The thread switches back to client 1, and the client is returned the number 2, say.
Now the thread moves to client 2 and returns him/her the number 3.
Since there were only two clients, the expected results were 1 and 2, not 2 and 3. A number was skipped.
Will this actually happen as I scale up my application? What alternatives to a global variable should I look at?
You can’t use global variables to hold this sort of data. Not only is it not thread safe, it’s not process safe, and WSGI servers in production spawn multiple processes. Not only would your counts be wrong if you were using threads to handle requests, they would also vary depending on which process handled the request.
Use a data source outside of Flask to hold global data. A database, memcached, or redis are all appropriate separate storage areas, depending on your needs. If you need to load and access Python data, consider multiprocessing.Manager. You could also use the session for simple data that is per-user.

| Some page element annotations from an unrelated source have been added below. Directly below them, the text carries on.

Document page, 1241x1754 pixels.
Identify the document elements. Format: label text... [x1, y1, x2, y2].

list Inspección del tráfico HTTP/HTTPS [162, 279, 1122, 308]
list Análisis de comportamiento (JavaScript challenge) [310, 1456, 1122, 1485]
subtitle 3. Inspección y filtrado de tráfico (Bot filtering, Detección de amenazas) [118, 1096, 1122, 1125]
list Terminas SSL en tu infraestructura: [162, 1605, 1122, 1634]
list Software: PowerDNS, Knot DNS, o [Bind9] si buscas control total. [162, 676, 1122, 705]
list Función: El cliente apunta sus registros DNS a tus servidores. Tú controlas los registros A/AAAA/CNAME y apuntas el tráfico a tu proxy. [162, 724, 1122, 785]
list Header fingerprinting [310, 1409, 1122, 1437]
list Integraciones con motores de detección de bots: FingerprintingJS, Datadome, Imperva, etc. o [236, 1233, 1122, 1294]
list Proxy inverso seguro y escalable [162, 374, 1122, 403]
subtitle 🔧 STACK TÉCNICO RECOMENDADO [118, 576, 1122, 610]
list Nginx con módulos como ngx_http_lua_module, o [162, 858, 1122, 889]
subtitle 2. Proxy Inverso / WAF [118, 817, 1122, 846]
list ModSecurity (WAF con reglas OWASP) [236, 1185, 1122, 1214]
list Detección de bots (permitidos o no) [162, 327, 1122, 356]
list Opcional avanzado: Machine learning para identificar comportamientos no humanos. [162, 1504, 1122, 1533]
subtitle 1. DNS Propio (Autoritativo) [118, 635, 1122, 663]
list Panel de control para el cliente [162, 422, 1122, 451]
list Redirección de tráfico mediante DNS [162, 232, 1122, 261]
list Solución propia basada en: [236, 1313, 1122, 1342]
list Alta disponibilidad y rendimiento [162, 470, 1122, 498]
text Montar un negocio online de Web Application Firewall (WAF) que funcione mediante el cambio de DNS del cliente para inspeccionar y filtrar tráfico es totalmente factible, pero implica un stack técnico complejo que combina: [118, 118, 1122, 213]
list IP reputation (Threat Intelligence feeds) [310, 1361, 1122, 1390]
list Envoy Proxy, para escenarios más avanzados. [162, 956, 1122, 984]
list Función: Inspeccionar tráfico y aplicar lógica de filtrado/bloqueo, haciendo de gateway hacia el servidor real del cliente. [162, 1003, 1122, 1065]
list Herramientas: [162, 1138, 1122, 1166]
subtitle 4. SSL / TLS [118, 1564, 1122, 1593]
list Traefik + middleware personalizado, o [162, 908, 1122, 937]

The development server may run in single thread and process. You won’t see the behavior you describe since each request will be handled synchronously. Enable threads or processes and you will see it. app.run(threaded=True) or app.run(processes=10). (In 1.0 the server is threaded by default.)
Some WSGI servers may support gevent or another async worker. Global variables are still not thread safe because there’s still no protection against most race conditions. You can still have a scenario where one worker gets a value, yields, another modifies it, yields, then the first worker also modifies it.
If you need to store some global data during a request, you may use Flask’s g object. Another common case is some top-level object that manages database connections. The distinction for this type of “global” is that it’s unique to each request, not used between requests, and there’s something managing the set up and teardown of the resource.